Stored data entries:
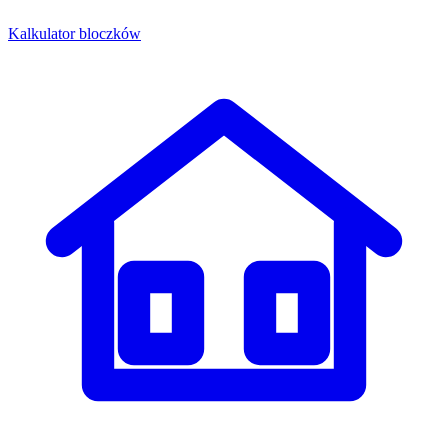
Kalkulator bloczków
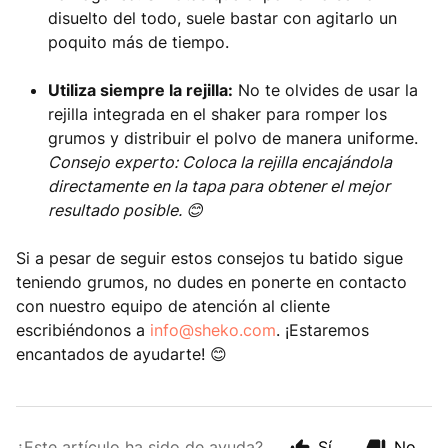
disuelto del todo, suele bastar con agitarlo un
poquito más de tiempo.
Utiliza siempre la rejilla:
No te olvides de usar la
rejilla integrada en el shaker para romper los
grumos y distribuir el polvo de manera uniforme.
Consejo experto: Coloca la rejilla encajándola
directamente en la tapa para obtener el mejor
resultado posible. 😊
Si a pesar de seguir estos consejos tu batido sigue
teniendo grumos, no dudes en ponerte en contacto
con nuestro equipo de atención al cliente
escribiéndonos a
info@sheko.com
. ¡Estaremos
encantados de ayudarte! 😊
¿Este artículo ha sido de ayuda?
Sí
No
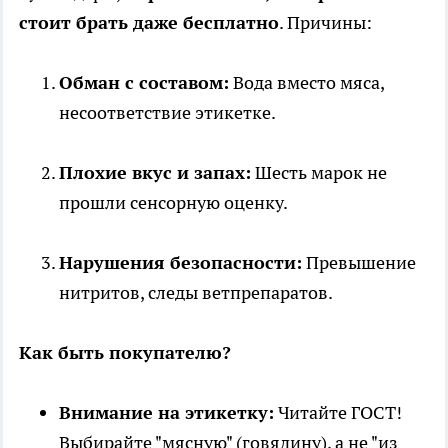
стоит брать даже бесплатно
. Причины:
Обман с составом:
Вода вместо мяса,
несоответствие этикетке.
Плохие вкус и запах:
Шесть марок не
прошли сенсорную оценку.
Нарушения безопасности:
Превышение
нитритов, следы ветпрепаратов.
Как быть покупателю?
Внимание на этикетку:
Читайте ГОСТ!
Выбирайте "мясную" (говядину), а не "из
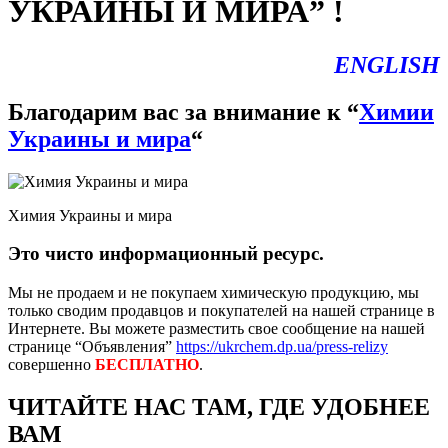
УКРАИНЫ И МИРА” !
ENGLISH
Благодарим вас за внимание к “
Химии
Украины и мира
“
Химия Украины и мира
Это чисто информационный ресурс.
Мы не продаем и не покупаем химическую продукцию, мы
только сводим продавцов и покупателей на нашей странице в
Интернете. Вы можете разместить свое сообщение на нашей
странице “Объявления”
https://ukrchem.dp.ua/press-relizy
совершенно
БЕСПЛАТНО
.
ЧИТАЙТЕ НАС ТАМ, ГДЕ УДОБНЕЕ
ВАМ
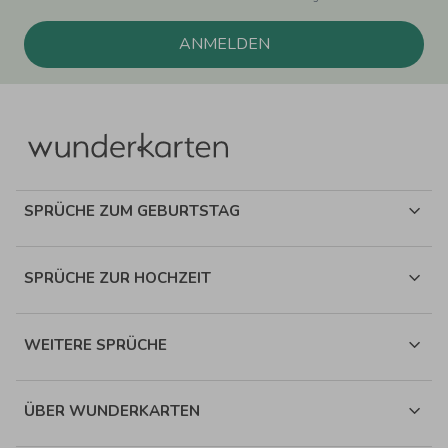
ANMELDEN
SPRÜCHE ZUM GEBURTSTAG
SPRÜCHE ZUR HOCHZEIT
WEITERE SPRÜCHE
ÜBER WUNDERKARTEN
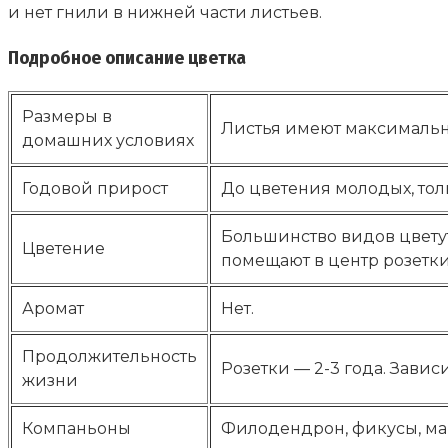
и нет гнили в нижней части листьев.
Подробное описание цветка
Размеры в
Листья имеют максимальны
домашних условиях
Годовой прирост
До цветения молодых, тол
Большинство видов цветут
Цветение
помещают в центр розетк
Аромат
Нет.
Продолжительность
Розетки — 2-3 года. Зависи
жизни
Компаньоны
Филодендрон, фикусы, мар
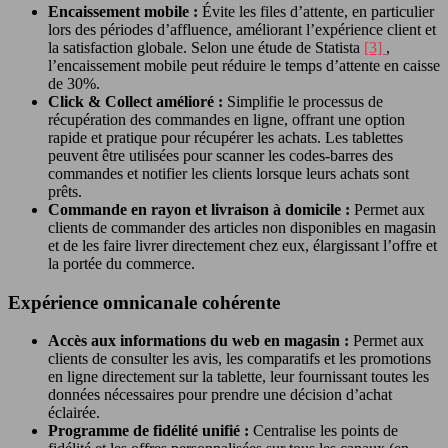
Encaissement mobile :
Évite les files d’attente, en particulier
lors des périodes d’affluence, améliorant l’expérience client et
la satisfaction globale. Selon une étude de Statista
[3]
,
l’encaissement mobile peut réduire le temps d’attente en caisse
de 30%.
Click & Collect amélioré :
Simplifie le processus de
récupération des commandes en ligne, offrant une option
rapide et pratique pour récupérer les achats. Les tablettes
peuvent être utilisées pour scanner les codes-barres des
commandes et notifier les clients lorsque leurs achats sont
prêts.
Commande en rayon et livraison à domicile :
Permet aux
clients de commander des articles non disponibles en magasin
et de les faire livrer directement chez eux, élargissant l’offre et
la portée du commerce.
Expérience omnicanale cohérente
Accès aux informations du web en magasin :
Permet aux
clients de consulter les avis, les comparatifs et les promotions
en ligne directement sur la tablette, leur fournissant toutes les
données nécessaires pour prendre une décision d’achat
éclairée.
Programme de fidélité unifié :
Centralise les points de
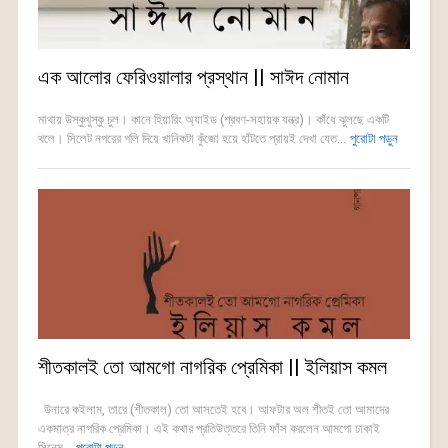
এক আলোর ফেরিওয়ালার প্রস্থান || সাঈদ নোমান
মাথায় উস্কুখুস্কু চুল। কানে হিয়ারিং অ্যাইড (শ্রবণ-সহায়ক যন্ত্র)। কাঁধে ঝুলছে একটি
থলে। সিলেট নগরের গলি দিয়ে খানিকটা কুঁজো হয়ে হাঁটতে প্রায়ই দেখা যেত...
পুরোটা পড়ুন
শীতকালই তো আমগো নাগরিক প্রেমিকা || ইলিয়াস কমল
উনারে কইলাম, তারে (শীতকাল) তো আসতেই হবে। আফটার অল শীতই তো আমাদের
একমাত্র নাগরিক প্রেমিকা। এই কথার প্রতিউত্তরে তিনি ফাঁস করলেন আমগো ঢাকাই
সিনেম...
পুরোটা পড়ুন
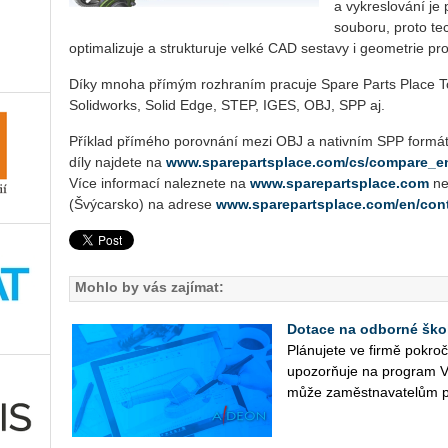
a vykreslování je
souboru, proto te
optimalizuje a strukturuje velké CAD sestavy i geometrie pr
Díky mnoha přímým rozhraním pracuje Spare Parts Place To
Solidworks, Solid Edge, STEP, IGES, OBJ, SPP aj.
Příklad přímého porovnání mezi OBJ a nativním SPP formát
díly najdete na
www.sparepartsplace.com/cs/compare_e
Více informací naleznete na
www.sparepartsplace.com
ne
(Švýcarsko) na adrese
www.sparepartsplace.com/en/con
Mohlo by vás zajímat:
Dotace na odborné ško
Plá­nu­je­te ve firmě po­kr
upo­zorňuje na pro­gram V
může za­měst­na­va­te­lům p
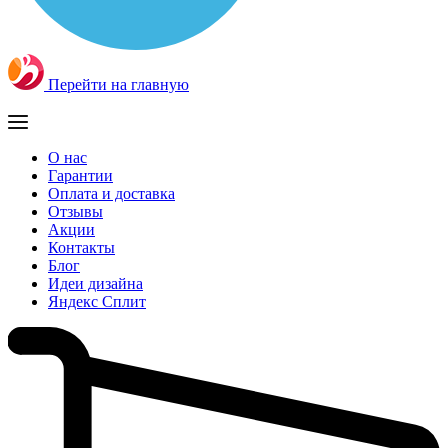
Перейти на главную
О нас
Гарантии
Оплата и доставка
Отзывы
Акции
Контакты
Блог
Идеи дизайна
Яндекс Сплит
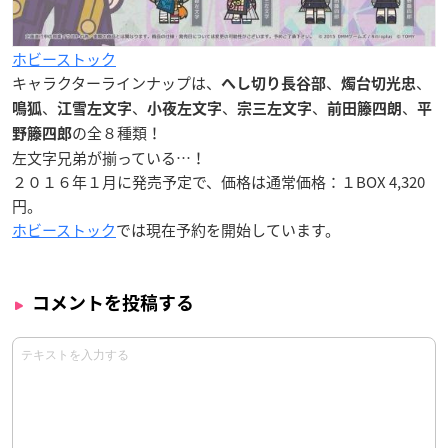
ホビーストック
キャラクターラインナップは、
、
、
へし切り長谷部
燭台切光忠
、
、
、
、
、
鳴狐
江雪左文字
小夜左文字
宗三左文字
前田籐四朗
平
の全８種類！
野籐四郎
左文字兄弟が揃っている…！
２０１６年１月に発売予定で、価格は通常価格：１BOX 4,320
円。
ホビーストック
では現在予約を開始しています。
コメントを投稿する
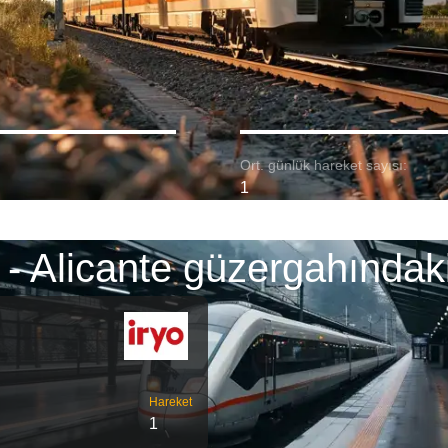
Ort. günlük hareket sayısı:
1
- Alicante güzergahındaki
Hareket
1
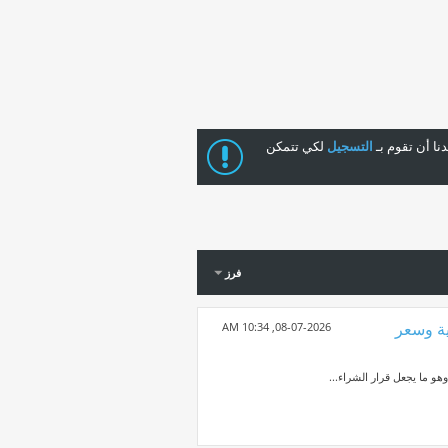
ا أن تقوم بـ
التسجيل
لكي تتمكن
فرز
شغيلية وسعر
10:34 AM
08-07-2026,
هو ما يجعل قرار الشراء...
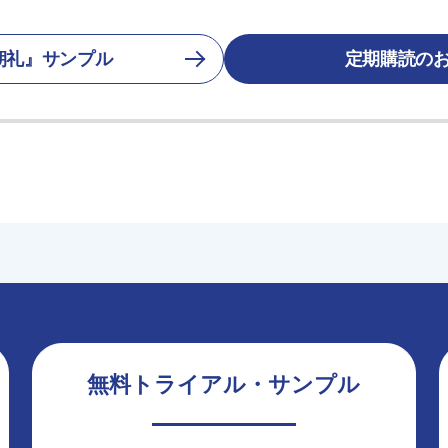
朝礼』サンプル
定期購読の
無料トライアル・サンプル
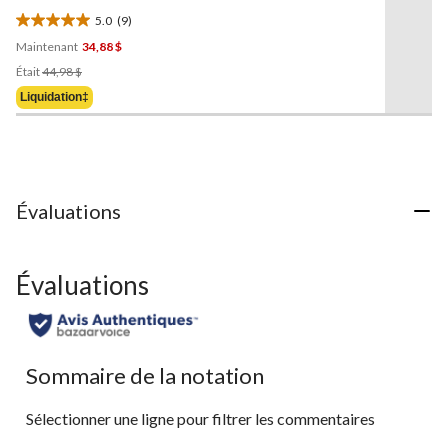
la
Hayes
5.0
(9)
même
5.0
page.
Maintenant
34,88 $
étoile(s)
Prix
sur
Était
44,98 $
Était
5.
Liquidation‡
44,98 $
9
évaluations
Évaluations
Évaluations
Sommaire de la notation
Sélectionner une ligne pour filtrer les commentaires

Instruction: Rewrite the records from their beginning through the line containing "(говядину), а не", changing every "rejilla" to "malla" and keeping everything else the same, without the pictures.

Solution to the problem:
Kalkulator bloczków
disuelto del todo, suele bastar con agitarlo un
poquito más de tiempo.
Utiliza siempre la malla:
No te olvides de usar la
malla integrada en el shaker para romper los
grumos y distribuir el polvo de manera uniforme.
Consejo experto: Coloca la malla encajándola
directamente en la tapa para obtener el mejor
resultado posible. 😊
Si a pesar de seguir estos consejos tu batido sigue
teniendo grumos, no dudes en ponerte en contacto
con nuestro equipo de atención al cliente
escribiéndonos a
info@sheko.com
. ¡Estaremos
encantados de ayudarte! 😊
¿Este artículo ha sido de ayuda?
Sí
No
стоит брать даже бесплатно
. Причины:
Обман с составом:
Вода вместо мяса,
несоответствие этикетке.
Плохие вкус и запах:
Шесть марок не
прошли сенсорную оценку.
Нарушения безопасности:
Превышение
нитритов, следы ветпрепаратов.
Как быть покупателю?
Внимание на этикетку:
Читайте ГОСТ!
Выбирайте "мясную" (говядину), а не "из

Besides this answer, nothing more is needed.